# Problem
Look below for the line containing "#8f3625; stroke-width: 2.5"; from there, print each line exactly up to and including the line containing "M760,88H781L788,109L771,116L760,114L751,100L762,94Z", and stop.

# Extracted records
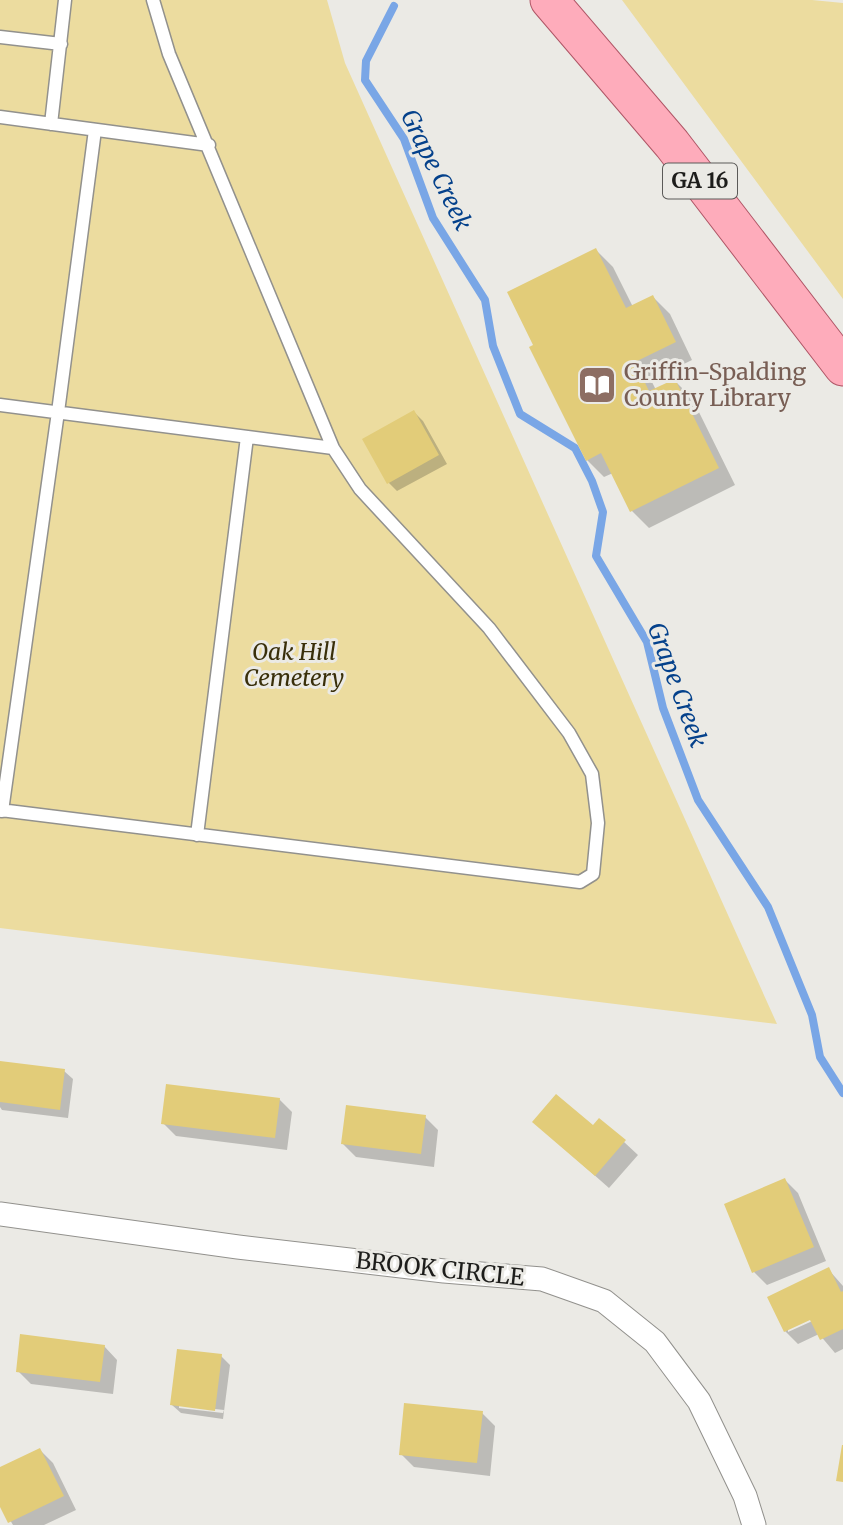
<svg xmlns="http://www.w3.org/2000/svg" width="843" height="1525" viewBox="0 0 843 1525" font-family="Merriweather,serif">
  <style>
    .green { fill: #ecdc9f }
    .shadow { fill: #0003; fill-rule: evenodd }
    .lines { fill: none; stroke-linecap: round; stroke-linejoin: round }
    .stream { stroke: #79a6e6; stroke-width: 8 }
    .building { fill: #e2cc79 }
    .service-casing { stroke: #92918d; stroke-width: 15 }
    .minor-casing { stroke: #92918d; stroke-width: 25 }
    .primary-casing { stroke: #af5666; stroke-width: 39 }
    .service { stroke: #fff; stroke-width: 12 }
    .minor { stroke: #fff; stroke-width: 23 }
    .primary { stroke: #feacbb; stroke-width: 37 }
    .labels { text-anchor: middle; stroke-width: 6; stroke-linejoin: round; paint-order: stroke }
    .shield { fill: #ebeae5; stroke: #5b5a58; stroke-width: 2 }
    .shield-label { font-size: 21px; font-weight: bold; fill: #1d1d1b }
    .education-label { font-size: 23px; fill: #785e54; stroke: #ebeae5; text-anchor: start }
    .park-label { font-size: 23px; font-style: italic; fill: #392f0a; stroke: #ebeae5 }
    .street-label { font-size: 23px; fill: #1d1d1b; stroke: #ebeae5 }
    .water-label { font-size: 24px; font-style: italic; fill: #04418b; stroke: #ebeae5 }
  </style>
  <rect width="100%" height="100%" fill="#ebeae5"/>
  <path class="green" d="M0,0H327L345,63L777,1024L0,928Z
    M622,0H812L843,3V299Z"/>
  <path class="shadow" d="M596,250L613,267L633,307L653,297L670,314L692,360L651,380L656,390L675,381L692,398L735,485L649,528L632,511L613,473L604,477L587,460Z
    M414,412L423,421L447,464L397,491L388,482Z
    M0,1063L64,1071L73,1079L68,1118L2,1110L0,1107Z
    M279,1099L292,1112L287,1150L176,1136L163,1123Z
    M425,1117L438,1130L434,1167L356,1157L343,1144Z
    M534,1122L594,1128L624,1142L638,1155L609,1188Z
    M785,1180L798,1193L826,1261L767,1285L754,1272Z
    M828,1269L843,1286V1349L835,1353L819,1334L798,1344L785,1331ZM817,1314L819,1318L788,1332V1328Z
    M104,1346L117,1360L113,1394L31,1384L18,1371Z
    M221,1356L230,1365L223,1419L181,1413L172,1405ZM179,1405L224,1410L223,1413L179,1408Z
    M482,1413L495,1426L490,1476L414,1467L401,1454Z
    M40,1450L53,1463L76,1510L44,1525H13L0,1503V1469Z"/>
  <g class="lines">
    <path class="stream" d="M394,6L366,61L365,80L404,139L433,218L485,300L493,346L520,414L575,448L592,481L603,512L596,556L647,642L663,708L698,800L768,907L812,1015L820,1057L843,1093"/>
  </g>
  <path class="building" d="M596,248L626,308L653,295L676,342L635,362L649,391L675,379L719,468L630,512L601,453L586,461L529,347L533,345L507,292Z
    M414,410L439,455L387,484L362,439Z
    M0,1061L65,1069L60,1110L0,1102Z
    M166,1084L280,1098L275,1138L161,1124Z
    M556,1094L593,1125L599,1118L626,1140L595,1176L532,1122Z
    M346,1105L426,1115L421,1154L341,1144Z
    M785,1178L814,1247L752,1273L724,1204Z
    M829,1267L841,1292L843,1291V1329L820,1340L810,1320L784,1332L767,1297Z
    M20,1334L105,1345L100,1382L16,1372Z
    M177,1349L222,1354L215,1411L170,1405Z
    M404,1403L483,1411L477,1463L399,1455Z
    M842,1445H843V1482L836,1481Z
    M40,1448L64,1496L8,1523L0,1507V1467Z"/>
  <g class="lines">
    <defs>
      <path id="service" d="M0,37L61,44
        M0,117L209,145
        M51,124L65,0
        M0,405L333,448
        M0,810L580,882L593,874L598,823L592,774L569,733L489,628L360,489L333,448L169,54L153,0
        M2,811L58,412L95,130
        M197,835L247,437"/>
      <path id="minor" d="M0,1214L238,1247L444,1271L542,1279L604,1301L655,1342L699,1401L745,1496L754,1525"/>
      <path id="primary" d="M549,0L672,144L843,367"/>
    </defs>
    <use href="#service" class="service-casing"/>
    <use href="#minor" class="minor-casing"/>
    <use href="#primary" class="primary-casing"/>
    <use href="#service" class="service"/>
    <use href="#minor" class="minor"/>
    <use href="#primary" class="primary"/>
  </g>
  <defs>
    <symbol id="library-square" viewBox="-11 -11 22 22"><rect x="-9" y="-9" width="18" height="18" rx="4" fill="#8d6e63" stroke="#ebeae5"/><path d="M-6-4Q-3-5.5-.7-3.5V5Q-3 3-6 4ZM6-4Q3-5.5 .7-3.5V5Q3 3 6 4Z" fill="#fff"/></symbol>
  </defs>
  <g fill-rule="evenodd">
    <use href="#library-square" x="575" y="363" width="44" height="44"/>
  </g>
  <g class="labels">
    <rect class="shield" x="663" y="163.5" width="74" height="35" rx="5"/>
    <g class="shield-label">
      <text x="700" y="188">GA 16</text>
    </g>
    <g class="education-label">
      <text x="624" y="380">Griffin-Spalding<tspan x="624" dy="26">County Library</tspan></text>
    </g>
    <g class="park-label">
      <text x="294" y="660">Oak Hill<tspan x="294" dy="26">Cemetery</tspan></text>
    </g>
    <g class="street-label">
      <text transform="translate(440 1269) rotate(6)" y="8">BROOK CIRCLE</text>
    </g>
    <g class="water-label">
      <text transform="translate(436 170) rotate(64)" y="8">Grape Creek</text>
      <text transform="translate(677 685) rotate(70)" y="8">Grape Creek</text>
    </g>
  </g>
</svg>
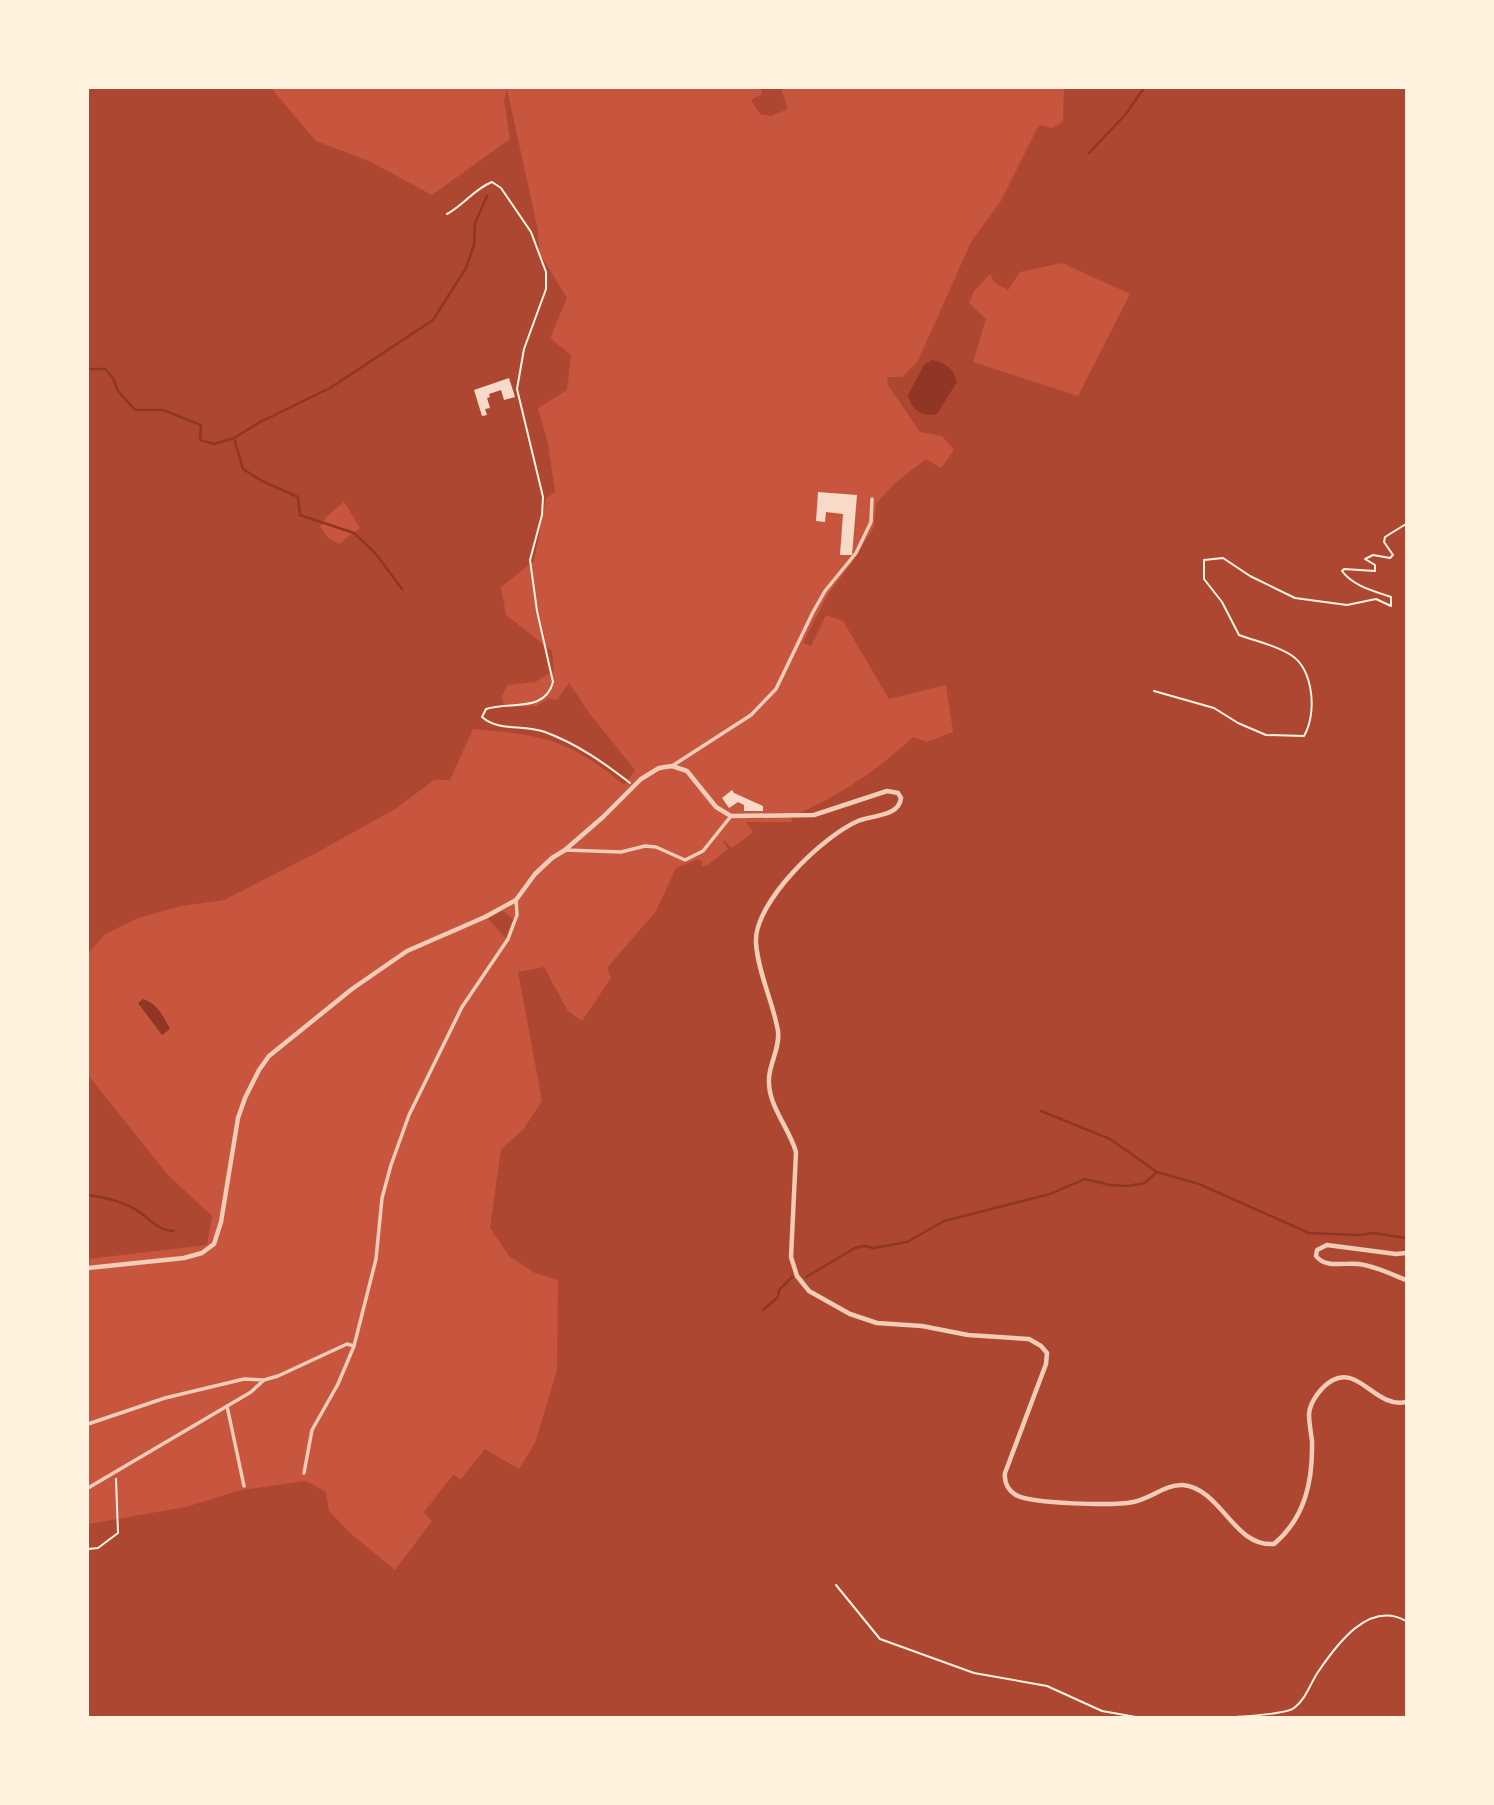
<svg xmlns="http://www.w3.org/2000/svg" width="1494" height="1805" font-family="Mulish,sans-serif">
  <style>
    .green { fill: #ae4732; fill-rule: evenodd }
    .water { fill: #8f3625 }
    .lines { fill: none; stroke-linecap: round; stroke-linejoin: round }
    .stream { stroke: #8f3625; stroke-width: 2.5 }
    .building { fill: #f7dbc8 }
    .path { stroke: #fff3e0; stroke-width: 2 }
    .minor { stroke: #f1ccb7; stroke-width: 3.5 }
    .tertiary { stroke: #f1ccb7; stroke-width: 4.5 }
  </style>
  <rect width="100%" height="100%" fill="#c8553d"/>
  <path class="green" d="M88,88H271L316,141L371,162L432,195L510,139L504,100L507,89L537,226L540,254L567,298L550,338L571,355L567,390L538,408L548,444L555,492L546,498L534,561L501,587L506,615L552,651L554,671L535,682L508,685L502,696L504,707L536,706L549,698L557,700L569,683L590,714L635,770L624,785C569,739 542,735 473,729L450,780H434L395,809L316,853L224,900L181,906L138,918L105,934L88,953ZM344,502L360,528L339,544L328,538L320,527L326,517Z
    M760,88H781L788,109L771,116L760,114L751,100L762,94Z
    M1064,88H1406V1717H88V1524L186,1507L241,1490L306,1481L326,1492L329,1511L349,1532L395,1570L432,1521L424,1512L453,1475L461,1479L485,1449L519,1469L535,1443L557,1370L558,1280L535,1273L509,1256L490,1228L501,1149L523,1130L542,1101L518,972L544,967L568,1011L582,1021L611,978L607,968L656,911L676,868L698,859L703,862L701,867L708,865L728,849L723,842L724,840L732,848L753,832L746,822H792L791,817C836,798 878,770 913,737L927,742L953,732L946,685L889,699L843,621L826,615L811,646L803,643L828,594L851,564L874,527L876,504L895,483L926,459L941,468L954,450L942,436L920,432L888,385L887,377H902L918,361L971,242L1001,201L1039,125L1052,128L1063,122ZM1062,263L1130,294L1078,396L973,362L986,319L969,303L974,291L990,274L994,282L1008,290L1020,272Z
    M503,911L513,919L506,938L488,919Z
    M88,1075L168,1175L212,1216L207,1245L88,1259Z"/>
  <path class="water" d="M932,360C946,363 953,368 957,382L937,414C921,417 912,410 908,395L924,365Z
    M143,999C158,1004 163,1016 170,1029L162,1035L138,1003Z"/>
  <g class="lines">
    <path class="stream" d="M1089,153L1125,115L1144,88
      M88,369H105L113,378L118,391L135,410H163L201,425L200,440L214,444L234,438L260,422L330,388L433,320L466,268L474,245L475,223L487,196
      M234,438L243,469L262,481L298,497L300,515L354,533L376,554L402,589
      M1041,1111L1110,1139L1157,1172L1199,1184L1309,1233L1360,1235L1373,1233L1406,1238
      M88,1195C103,1197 117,1200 131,1207C148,1215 154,1230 174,1231
      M806,1277L855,1248L864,1246L874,1248L907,1242L944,1221L1050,1194L1085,1179L1110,1185L1127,1186L1145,1183L1157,1172
      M763,1310L778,1297L779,1290L792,1277"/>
  </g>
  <path class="building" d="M509,378L515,397L504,400L501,390L489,394L490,397L487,398L490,408L485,409L487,415L482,416L474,390Z
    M818,492L857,495L852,555H840L843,514L826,512L825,522L816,521Z
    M732,790L734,793L763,806V811H744V805L738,802L729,808L722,798Z"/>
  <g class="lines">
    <path class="path" d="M447,214C464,205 474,189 492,182L501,188L531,232L546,272V289L524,349L517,389L543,497L542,515L530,560L537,611L553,682C545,713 510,701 486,709L482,717C499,732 522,724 545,732C577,744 603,762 630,783
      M1154,691L1214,708L1238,723L1266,735L1304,736C1317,714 1314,670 1291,655C1276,645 1255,641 1239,635L1222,602L1204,579V560L1223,558L1250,576L1295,598L1347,605L1376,599L1391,606V597C1374,591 1353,586 1342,571L1344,569L1375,571V565L1365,559L1373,555L1390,558L1393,555L1384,542L1385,537L1406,524
      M88,1549L98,1548L118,1533L116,1479
      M836,1585L880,1639L974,1673L1047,1686L1102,1711L1136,1717
      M1236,1717C1248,1716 1287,1714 1294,1708C1306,1699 1310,1684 1318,1672C1337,1644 1369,1600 1406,1621"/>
    <path class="minor" d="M672,766L751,715L776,689L813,612L825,591L856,553L871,522L872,499
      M565,850L621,852L645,846L656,847L685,860L703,851L731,816
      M227,1406L244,1486
      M88,1424L165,1398L244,1379L264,1380L278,1376L347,1344L354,1346
      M304,1473L312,1430L338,1384L354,1346L376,1259L382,1198L391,1165L409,1115L462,1007L508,939L517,915L516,900
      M88,1488L251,1392L264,1380"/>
    <path class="tertiary" d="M1406,1253L1396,1254L1327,1245L1317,1250L1316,1256C1326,1269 1344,1262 1359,1264C1375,1266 1391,1274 1406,1280
      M88,1268L184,1258L202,1253L214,1244L221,1222L238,1118L245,1098L259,1070L269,1056L352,989L407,951L485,917L516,900L535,874L552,858L565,850L603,817L641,779L659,768L672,766L687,771L716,807L731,816L814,815L887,791L898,793L901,798C899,817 872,815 858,821C823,836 753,903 756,943C758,973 773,1002 778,1031C780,1048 770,1062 769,1078C767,1105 789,1127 796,1152L791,1257L797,1276L809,1291L850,1314L877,1323L922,1326L968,1335L1029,1339L1041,1346L1047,1353L1046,1364L1005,1473C1004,1482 1008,1490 1016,1495C1031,1504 1115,1506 1133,1502C1150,1499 1166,1484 1183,1485C1222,1489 1233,1547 1274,1544C1305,1518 1313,1481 1312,1441C1311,1433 1309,1423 1309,1414C1310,1401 1322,1386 1333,1380C1359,1366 1377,1409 1406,1402"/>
  </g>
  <rect width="1494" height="1805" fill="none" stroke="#fff3e0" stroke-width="178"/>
</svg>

# Solution to this task
    .stream { stroke: #8f3625; stroke-width: 2.5 }
    .building { fill: #f7dbc8 }
    .path { stroke: #fff3e0; stroke-width: 2 }
    .minor { stroke: #f1ccb7; stroke-width: 3.5 }
    .tertiary { stroke: #f1ccb7; stroke-width: 4.5 }
  </style>
  <rect width="100%" height="100%" fill="#c8553d"/>
  <path class="green" d="M88,88H271L316,141L371,162L432,195L510,139L504,100L507,89L537,226L540,254L567,298L550,338L571,355L567,390L538,408L548,444L555,492L546,498L534,561L501,587L506,615L552,651L554,671L535,682L508,685L502,696L504,707L536,706L549,698L557,700L569,683L590,714L635,770L624,785C569,739 542,735 473,729L450,780H434L395,809L316,853L224,900L181,906L138,918L105,934L88,953ZM344,502L360,528L339,544L328,538L320,527L326,517Z
    M760,88H781L788,109L771,116L760,114L751,100L762,94Z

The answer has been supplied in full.